We're not even getting into the logistical fact that this Congress can't get even widely popular bills passed these days due to partisanship and special interests. Good luck trying to find a filibuster-proof majority (as getting 50% plus 1 vote means nothing in Washington since those types of bills don't get to floor no matter which party is in charge) to support a measure that's going to be inherently unpopular with a group with a LOT more power, influence and passion (the power conferences and their respective home states) versus a group that have a lot fewer supporters with a lot less passion by comparison (the non-power schools in general).

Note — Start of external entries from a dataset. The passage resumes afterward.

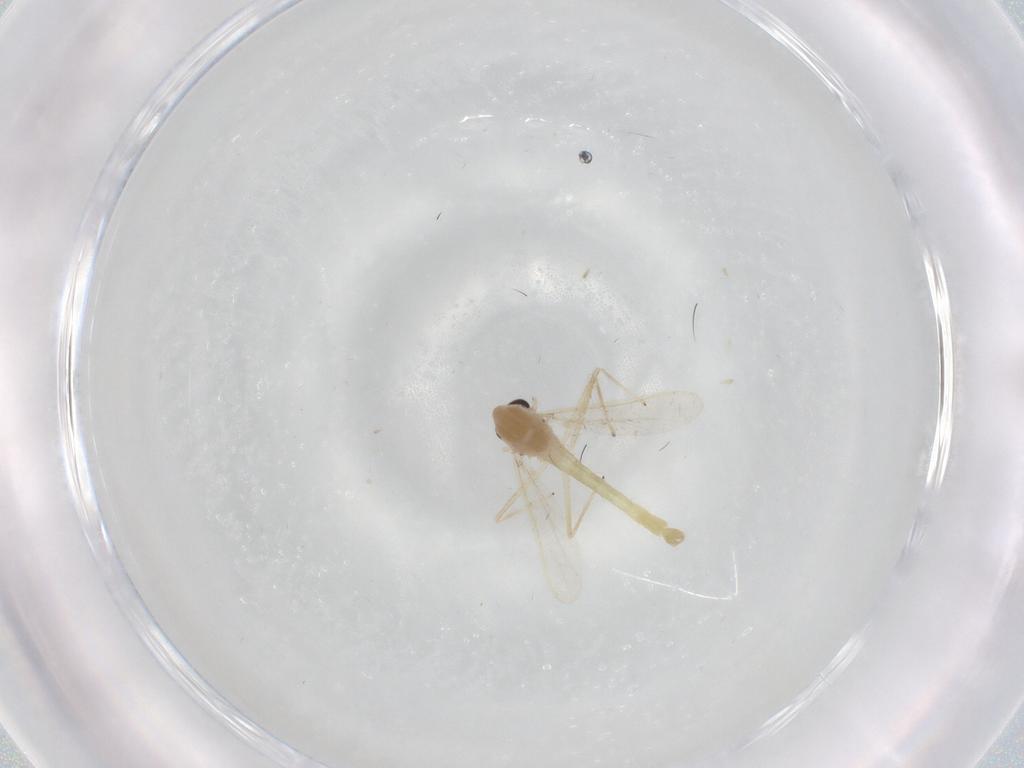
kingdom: Animalia
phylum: Arthropoda
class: Insecta
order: Diptera
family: Chironomidae
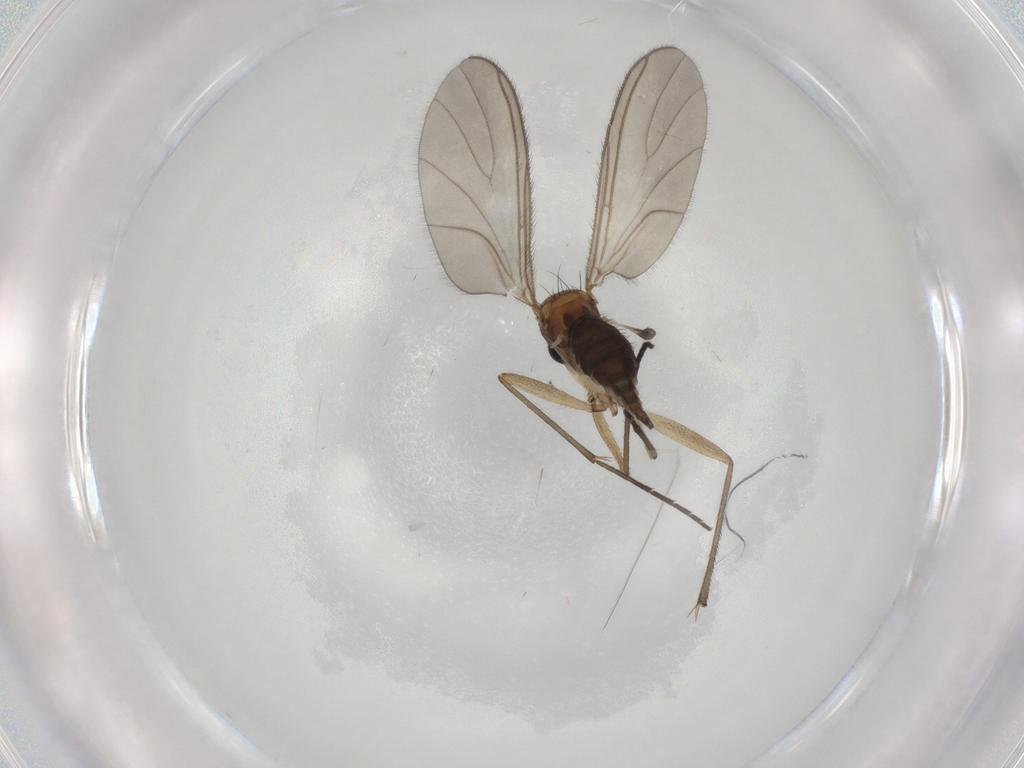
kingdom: Animalia
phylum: Arthropoda
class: Insecta
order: Diptera
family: Sciaridae
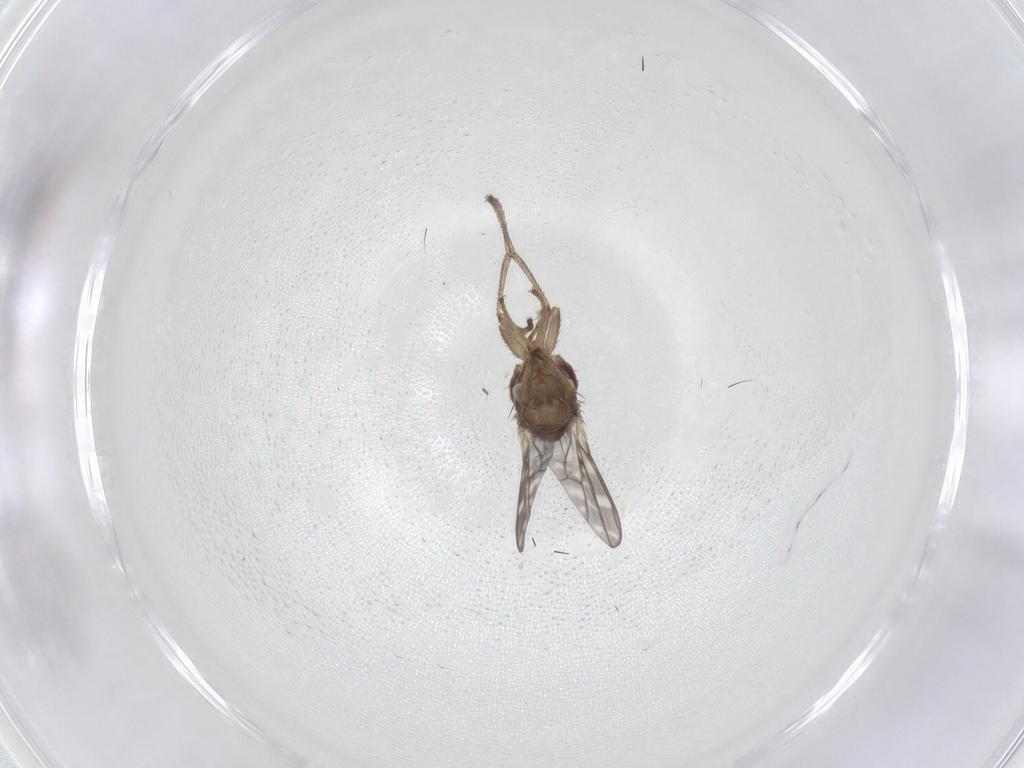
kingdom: Animalia
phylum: Arthropoda
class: Insecta
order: Diptera
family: Ephydridae
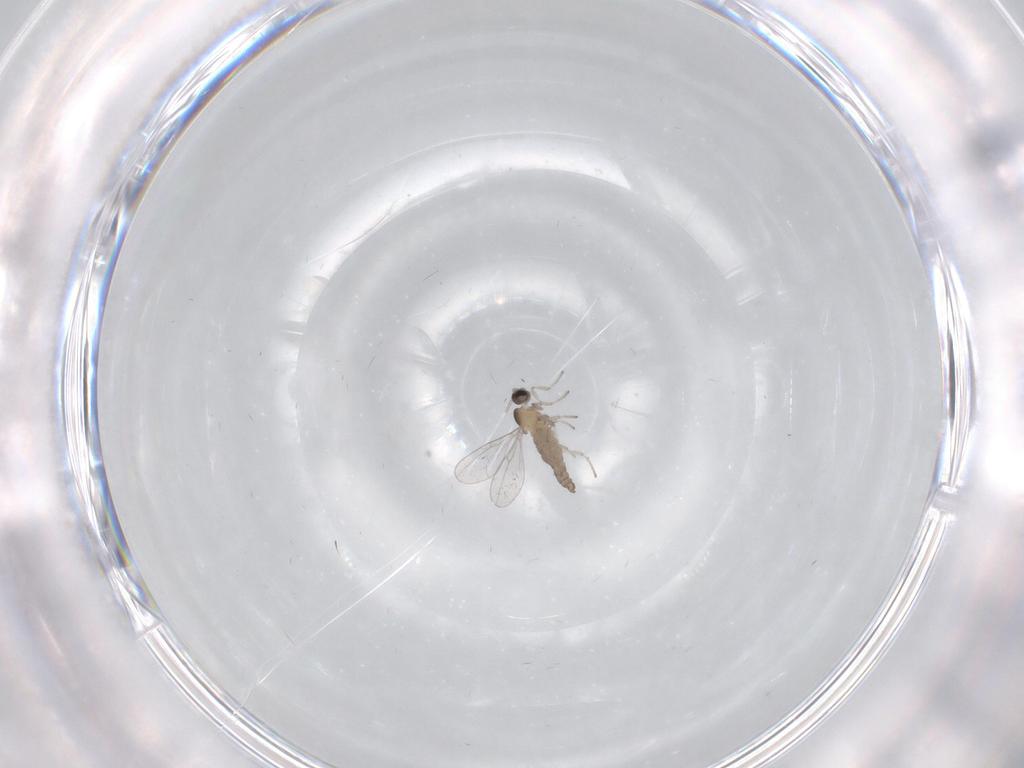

The NRA leverages a lot smaller group based on passion alone to shoot down what are otherwise widely popular bills (as the problem is that the popularity is with people that are a lot less passionate about the issue and they don't have any centralized lobbying power... unlike, say, hmmm... the Association of American Universities that the Big Ten kind of thinks is important and a majority of its members are power conference members).
Trying to argue that power conference schools should be taxed is an even worse false hope for non-power schools than the misguided wish for an antitrust lawsuit. Anyone in the non-power realm right now should only concentrate on rising up to meet the new standards that are going to get put into place. If the last two decades of the Bowl Alliance and BCS should have taught anyone anything, it's that outside help isn't coming (and anyone that waits around for outside help is going to get steamrolled into irrelevance).